SACRAMENTO — Unemployment in California rose for a fifth straight month to 7.7% in August, and economists predicted that a recovery wouldn't come soon, given the depth of the Wall Street financial crisis.
It was the highest rate in just over 12 years and was tied with Mississippi's as the third worst in the nation. Nationally, unemployment was 6.1% in August.
The rate jumped from a revised 7.4% posted for July and from 5.5% a year earlier, the California Employment Development Department reported Friday.
The state's 17-million-person workforce lost 60,000 salaried and self-employed jobs from July to August and lost 240,000 jobs since August 2007.
"The self-employed are really feeling the pain," said Esmael Adibi, an economist at Chapman University in Orange.
Fixing what he called the "real economy" of California -- made up of thousands of small and medium-sized businesses -- could be much more difficult than calming Wall Street with a proposed government bailout, he said.
"The real economy is like a ship. Whatever is going to turn it around is going to take a long time," Adibi said.
Peggy Mathison, a 20-year veteran of the Southern California mortgage industry, knows something about patience in tough times. She's been looking for a job since being laid off as a $44-an-hour independent contractor a year ago.
Now she's struggling along with her husband, a home landscape contractor, and two grown sons to hold on to their Yorba Linda home.

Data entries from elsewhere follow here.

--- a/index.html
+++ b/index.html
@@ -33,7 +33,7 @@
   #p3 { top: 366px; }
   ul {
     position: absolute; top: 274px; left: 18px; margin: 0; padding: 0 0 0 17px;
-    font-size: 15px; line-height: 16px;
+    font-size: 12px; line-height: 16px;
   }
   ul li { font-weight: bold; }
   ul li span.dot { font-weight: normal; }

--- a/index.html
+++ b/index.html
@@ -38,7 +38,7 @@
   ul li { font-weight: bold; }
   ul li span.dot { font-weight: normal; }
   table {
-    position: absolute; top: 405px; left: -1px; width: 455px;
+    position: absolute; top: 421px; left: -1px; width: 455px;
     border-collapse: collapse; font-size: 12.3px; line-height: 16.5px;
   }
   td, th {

"We're down to the wire on making our mortgage payments, and that unemployment check is something we depend on," Mathison said.

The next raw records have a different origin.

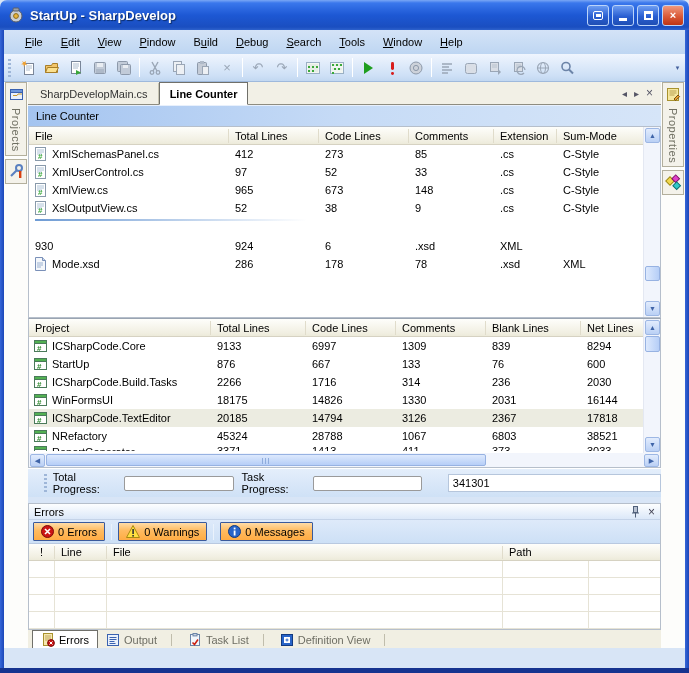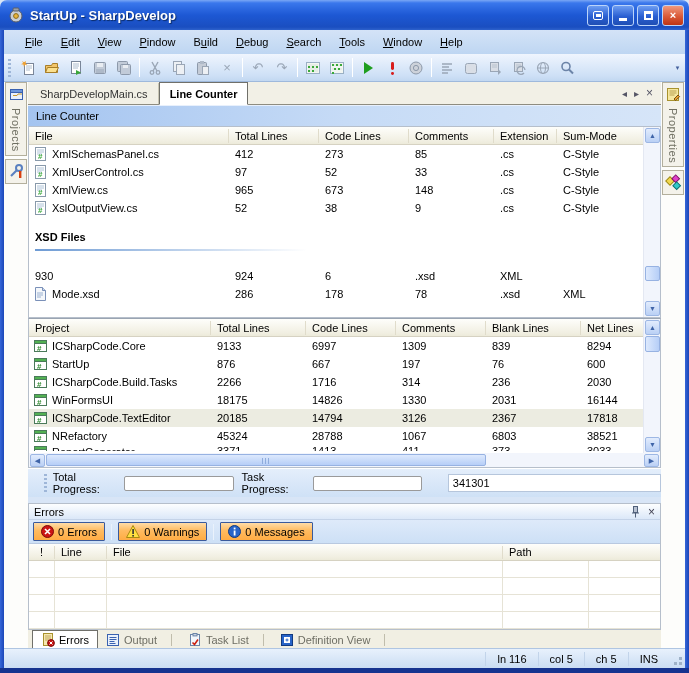--- a/index.html
+++ b/index.html
@@ -438,7 +438,6 @@
                 <div class="cell">C-Style</div>
               </div>
             </div>
-          <div class="section-title">XSD Files</div>
           <div class="section-rule"></div>
           <div class="xsd-rows">
 

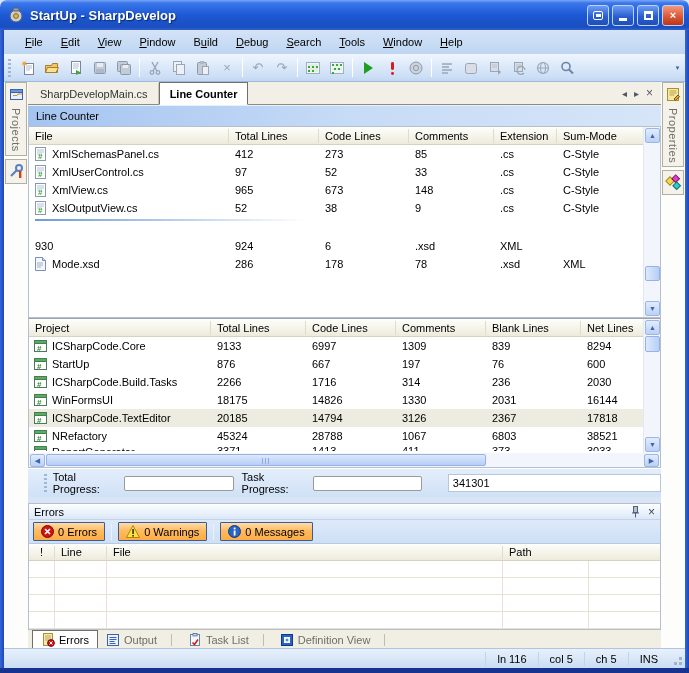--- a/index.html
+++ b/index.html
@@ -512,7 +512,7 @@
                 </div>
                 <div class="cell">876</div>
                 <div class="cell">667</div>
-                <div class="cell">197</div>
+                <div class="cell">133</div>
                 <div class="cell">76</div>
                 <div class="cell">600</div>
               </div>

Her husband "has gone back to using his tools" as a freelancer, she said, and that's "hit or miss."
Mathison's problems are emblematic of the tough times sweeping neighborhoods across the state as companies lay off workers, homeowners watch their equity shrink or disappear and 401(k) retirement funds plummet in value, said Stephen Levy, director and senior economist at the Center for the Continuing Study of the California Economy in Palo Alto.
"The unemployment numbers are a stark reminder that the economic downturn, the recession, was here before the Wall Street crisis, and will be here after the Wall Street crisis," Levy said. "Folks are a lot less wealthy."
And the situation is unlikely to improve any time soon, economists said. The near-collapse of the housing, mortgage and residential construction industries is contaminating the rest of the Southern California economy, said Eduardo Martinez, an economist with the Los Angeles County Economic Development Corp.
Economic weakness has spread to commercial construction, retail trade and activity in the enormous ports of Los Angeles and Long Beach, where incoming container traffic has declined for the last 13 months, he said.
The prospect of finding the bottom of the crippled housing market is getting closer, "but it's still unknown how long it will take to get there," Martinez said. He expects the California economy to begin turning around in 2009, but exactly when is anyone's guess.
With Southern California plagued with half-built houses, abandoned subdivisions and foreclosed existing homes, unemployment continues to climb, exceeding statewide levels in most parts of the region. It reached 7.9% in the Los Angeles metropolitan area, up from a revised 7.5% in July and 5% in August 2007.
The Inland Empire was hit even harder, with joblessness at 9.2% in August compared with a revised 9% in July and 6.4% in August 2007. Only Orange County fared relatively better, posting unemployment of 5.8% in August, just slightly more than July's 5.7% but well above 4.2% a year ago.
The August unemployment figures, though stark, do not reflect any local effects from the international credit crunch or a series of hurricanes that swept the Southeast, the U.S. Bureau of Labor Statistics cautioned.
The worsening state employment picture is sure to increase calls by Gov. Arnold Schwarzenegger and others for Congress to pass legislation in the next few weeks giving unemployed workers who have exhausted their benefits an additional 13 weeks of emergency relief.
The governor, in a letter this week to congressional leaders, warned that the percentage of unemployed people running out of benefits of up to $450 a week "is already higher than at the beginning of the 2001 and 1990-91 recessions."
By the end of this year, an estimated 200,000 Californians could run out of unemployment benefits if Congress doesn't act before recessing in October, said Maurice Emsellem, policy director of the National Employment Law Project, which advocates for the rights of low-wage workers.
"The economy is crashing," he said. "Congress and the president need to do something for unemployed families."